Escapes

Q:

What Are the 10 Best Road-Trip Albums?

I’m planning a cross-country road trip this fall. Any suggestions for good driving music?

The open road.     Photo: Morgan Lane Photography/Shutterstock

A:When you’re on the road, there are times when Pandora or satellite radio just doesn’t quite capture the mood or scenery of the moment. That’s when it’s time to turn to one of these classic records. Besides just being great music, these really work as albums: each sets a distinct tone from beginning to end, perfectly suited for long trips behind the wheel.

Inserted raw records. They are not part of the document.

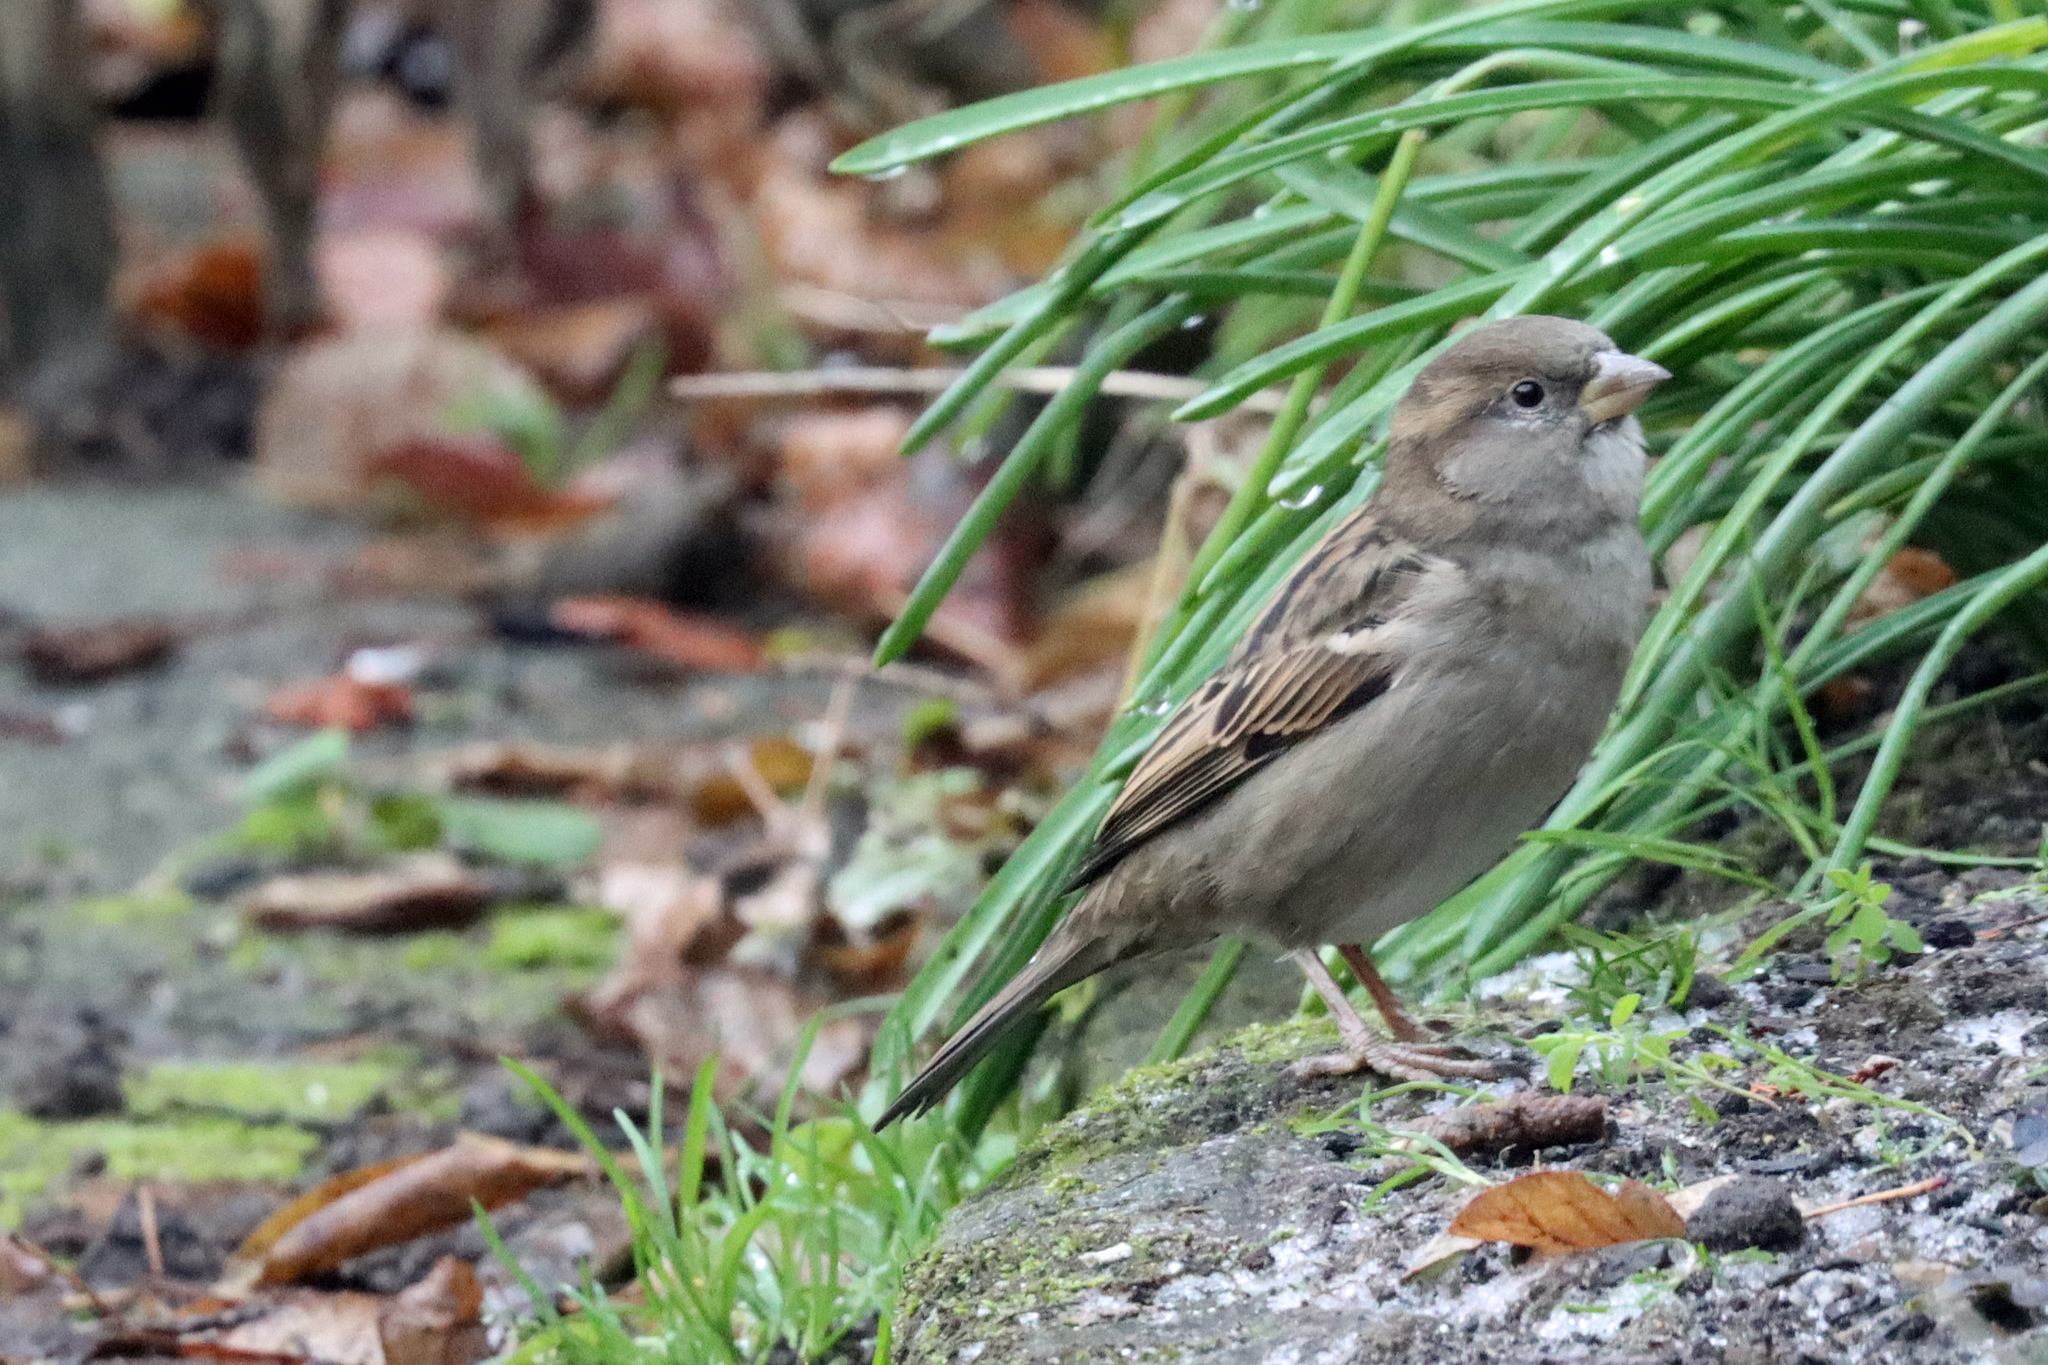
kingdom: Animalia
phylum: Chordata
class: Aves
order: Passeriformes
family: Passeridae
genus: Passer
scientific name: Passer domesticus
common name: House sparrow
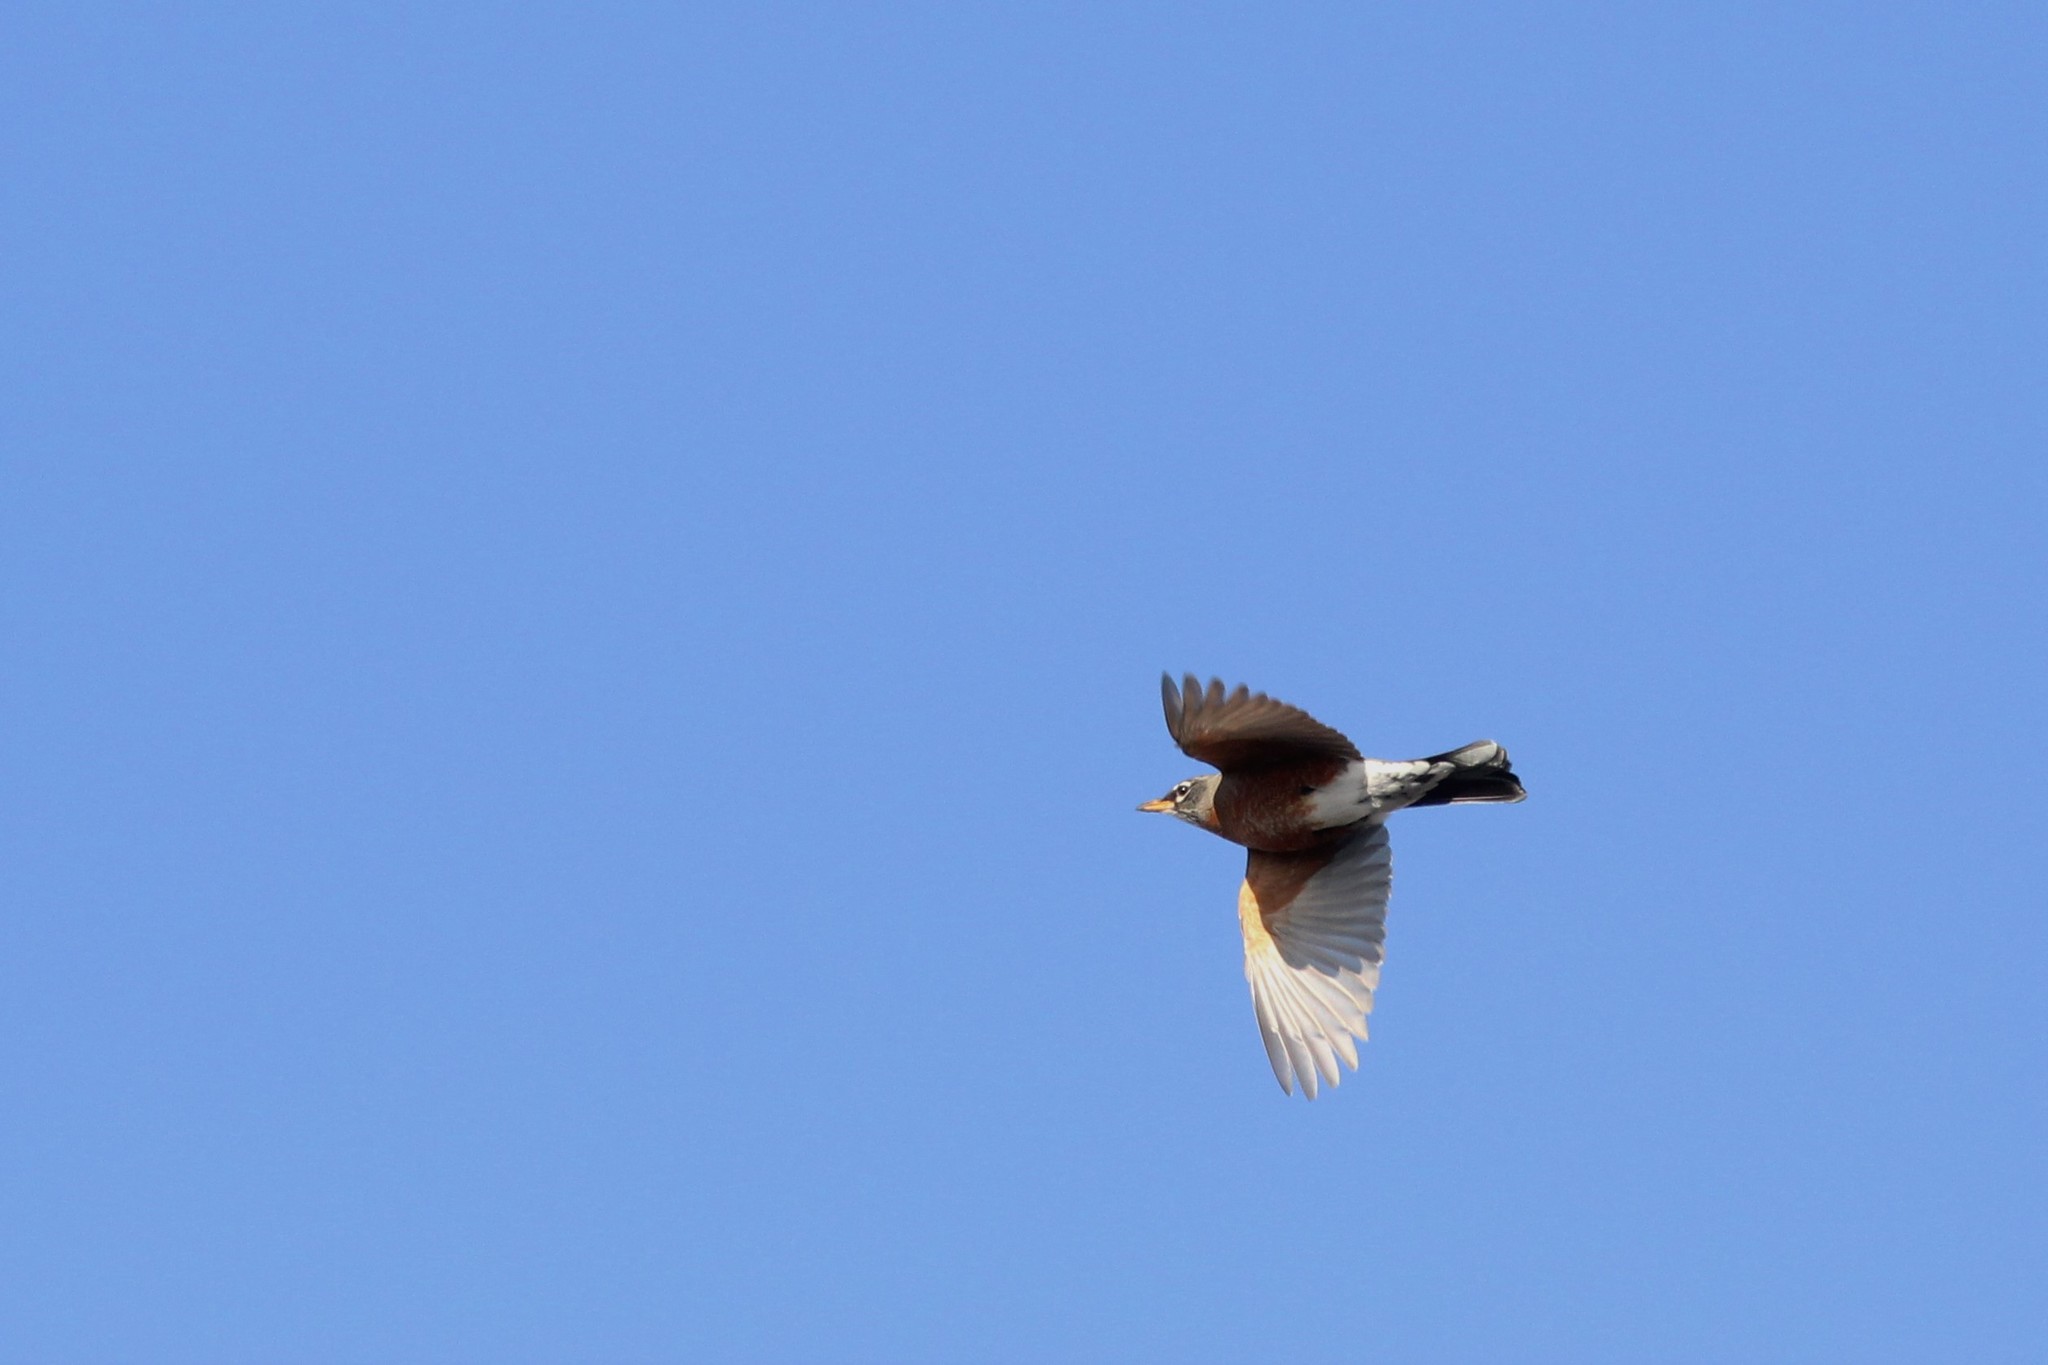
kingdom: Animalia
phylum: Chordata
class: Aves
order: Passeriformes
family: Turdidae
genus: Turdus
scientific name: Turdus migratorius
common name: American robin
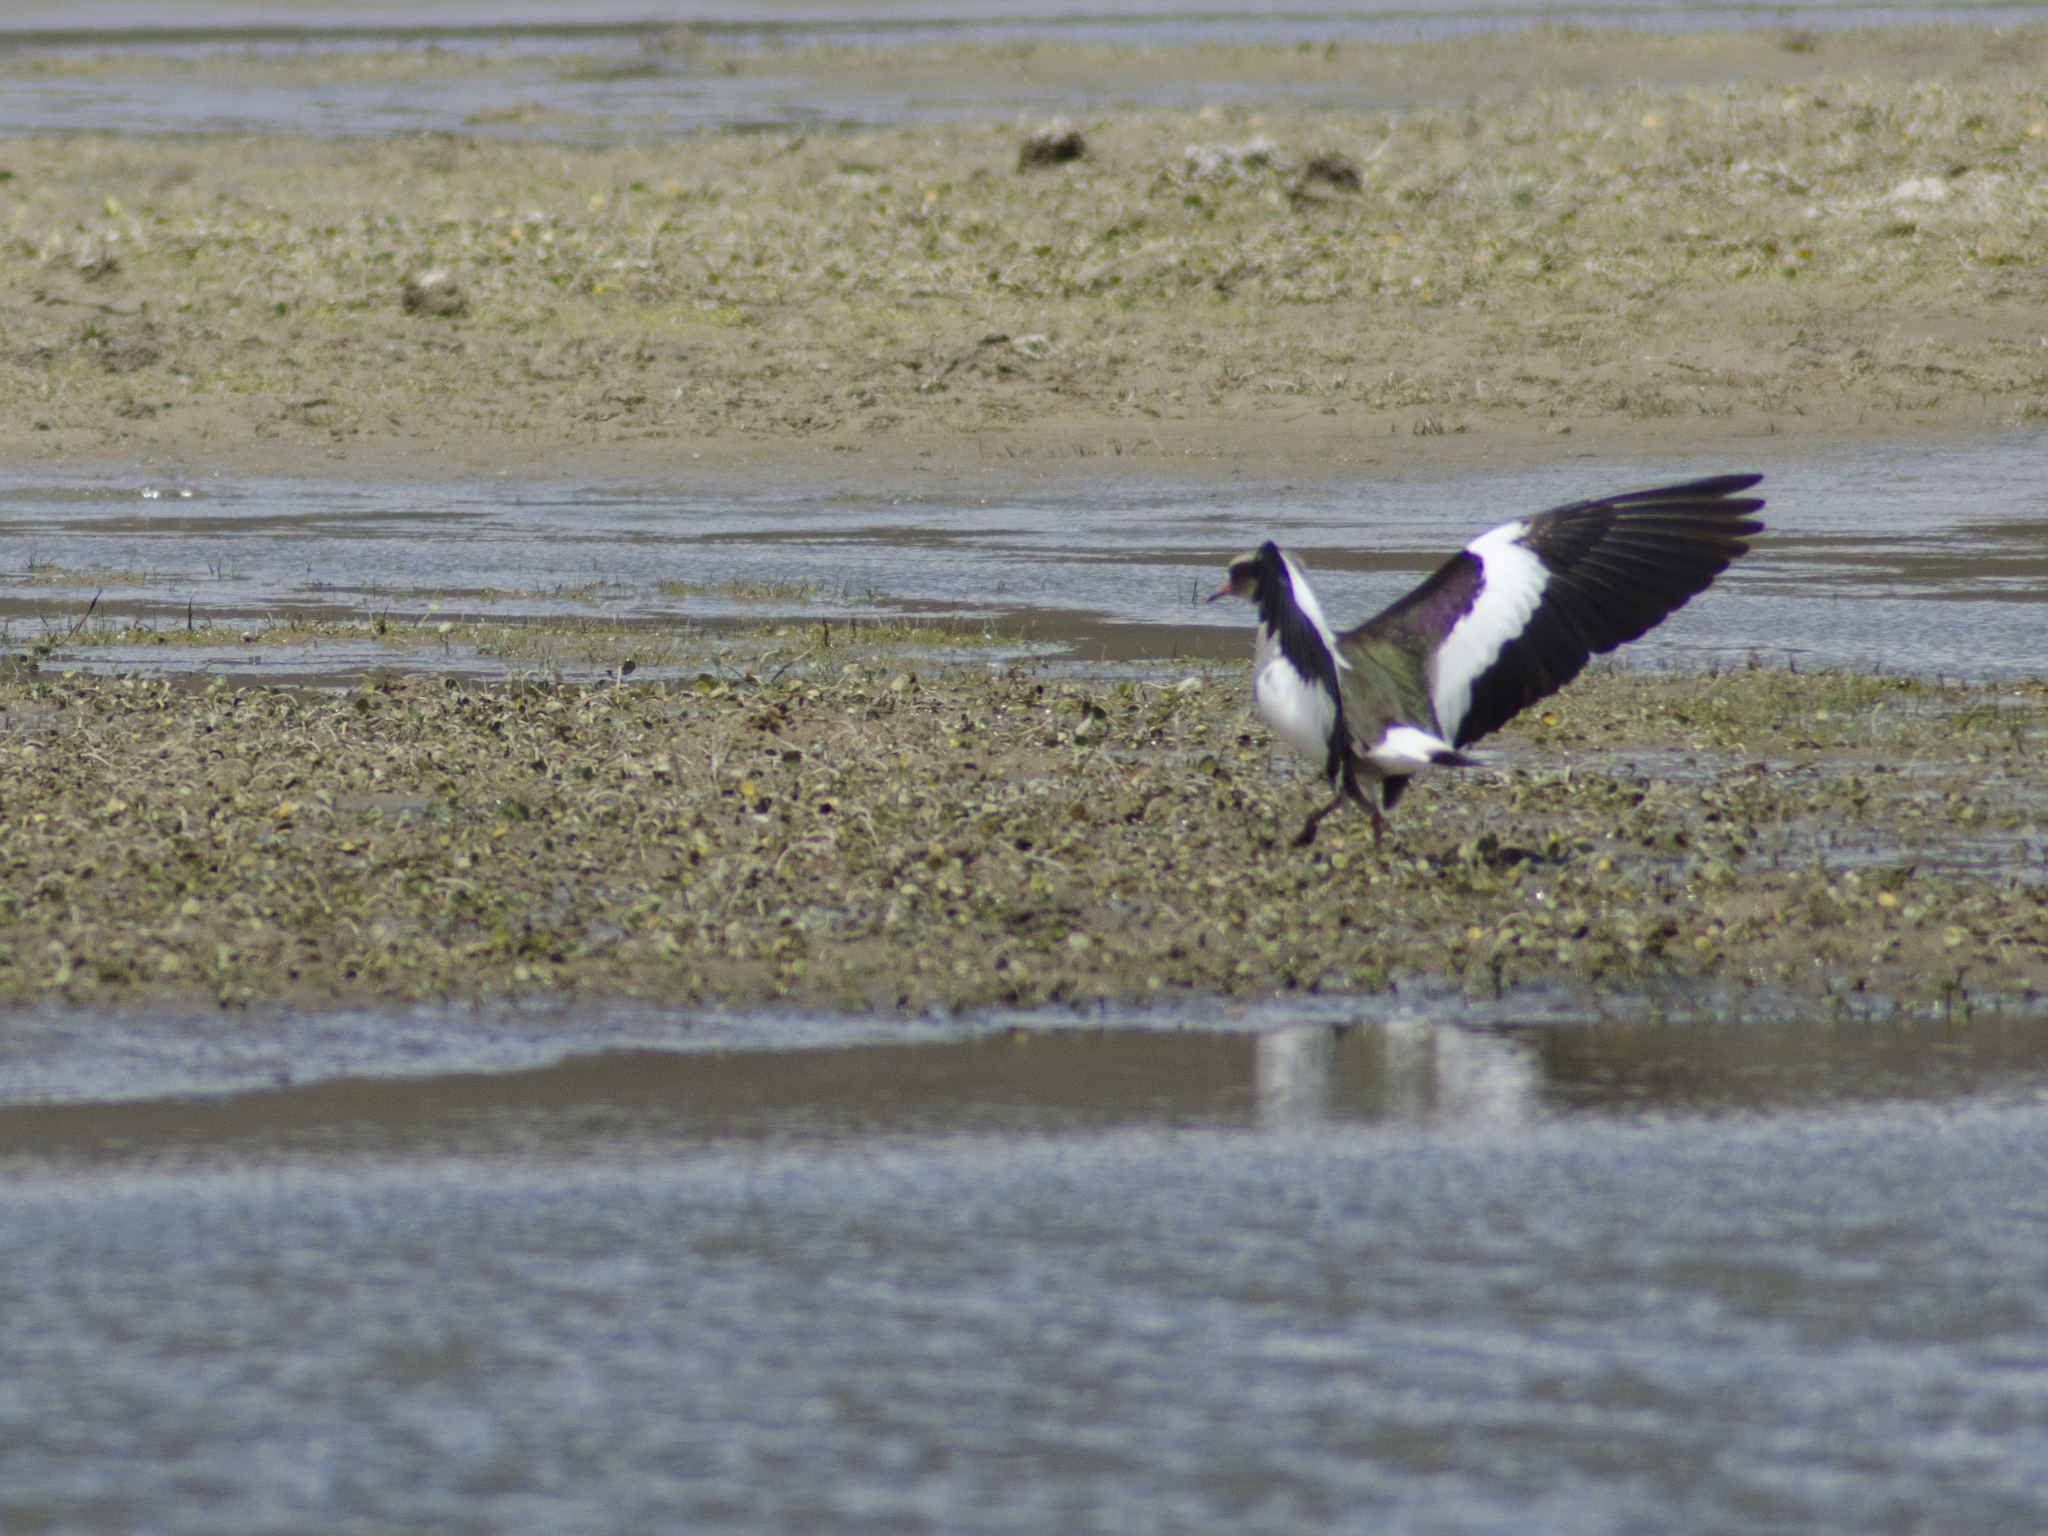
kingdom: Animalia
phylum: Chordata
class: Aves
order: Charadriiformes
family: Charadriidae
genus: Vanellus
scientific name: Vanellus resplendens
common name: Andean lapwing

  1. Lucinda Williams, Car Wheels on a Gravel Road
    With her songs of heartache, pain, loss, departure, longing, and anger Lucinda Williams could make Roy Orbison seem upbeat. The singer’s appropriately gravelly voice makes you feel like you’re riding shotgun with her on empty dirt roads as she tells her stories.
    Best Listening Location: Any county road in the South, especially Louisiana or Texas.
  2. Green Day, American Idiot
    Profane and profound, the pop-punk torch-holders paint a depressing portrait of modern, sterile America through the eyes of Jesus of Suburbia in their rock opera American Idiot.
    Best Listening Location: New Jersey Turnpike.
  3. R.E.M., Automatic For the People
    There isn’t a weak point on the haunting, downbeat Automatic for the People. Starting with the first track, “Drive,” Michael Stipe expresses some (usually) depressing but compelling feeling in every song. Best played at night or in the rain.
    Best Listening Location: A dramatic, winding road, like the Pacific Coast Highway.
  4. Bruce Springsteen, Nebraska
    Leaning heavily on the folk masters who influenced him, the Boss tells a short story in almost every song on Nebraska, paying tribute to small town life, cars, and the highway.
    Best Listening Location: I-80 on the long, drab stretch of cornfields between Lincoln and North Platte.
  5. Johnny Cash, At Folsom Prison
    This album captures Johnny Cash near his prime, singing stories of loss, crime, and punishment, including the classic “Folsom Prison Blues,” in front of the inmates of Folsom State Prison in California. No album makes you feel better about being free and on the open road than this one.
    Best Listening Location: Following the old Route 66 through the dusty byways of Arizona and New Mexico.
  6. The Beatles, The Beatles
    The White Album, recorded as the Beatles were beginning to drift apart, is like a soap opera playing out for you through the course of a double album. Lennon and McCartney (and, to a lesser degree, Harrison) collaborated less than they did for previous works, and recorded many of the songs individually. You can feel the band bouncing in haphazard directions with each track.
    Best Listening Location: The traffic-filled freeways of Southern California, or any other place where you’re craving variety.
  7. The Clash, London Calling
    You won’t want to skip a single song on this two-disc album. The Clash folds hard rock, jazz, reggae, ska and other styles into a punk core that plays like a sampler platter of 20th-century popular music. Start listening—even along the most boring stretch of pavement—and the next thing you know, an hour and a half will have passed.
    Best Listening Location: The Pennsylvania Turnpike.
  8. Eric Clapton, Unplugged
    Clapton returns to his bluesy roots in Unplugged, definitely one of the great guitar albums of all time. If screaming electric guitars make for windows-down city listening, this acoustic collection plays especially well when surrounded by nature.
    Best Listening Location: Driving through Independence Pass between Leadville and Aspen, Colorado.
  9. Zac Brown Band, The Foundation
    This album keeps finding its way onto my playlist. Zac Brown combines reggae, Jimmy Buffett, rock, and bluegrass with the sounds of traditional country music to create an immensely fun song collection.
    Best Listening Location: The Blue Ridge Parkway in Virginia, Tennessee, and North Carolina.
  10. Stevie Wonder, Songs in the Key of Life
    What’s a road trip collection without some Motown? Songs in the Key of Life is sort of like Stevie Wonder’s autobiography in music, as rich, deep and varied as the songwriter’s life itself.
    Best Listening Location: Anywhere there's pavement.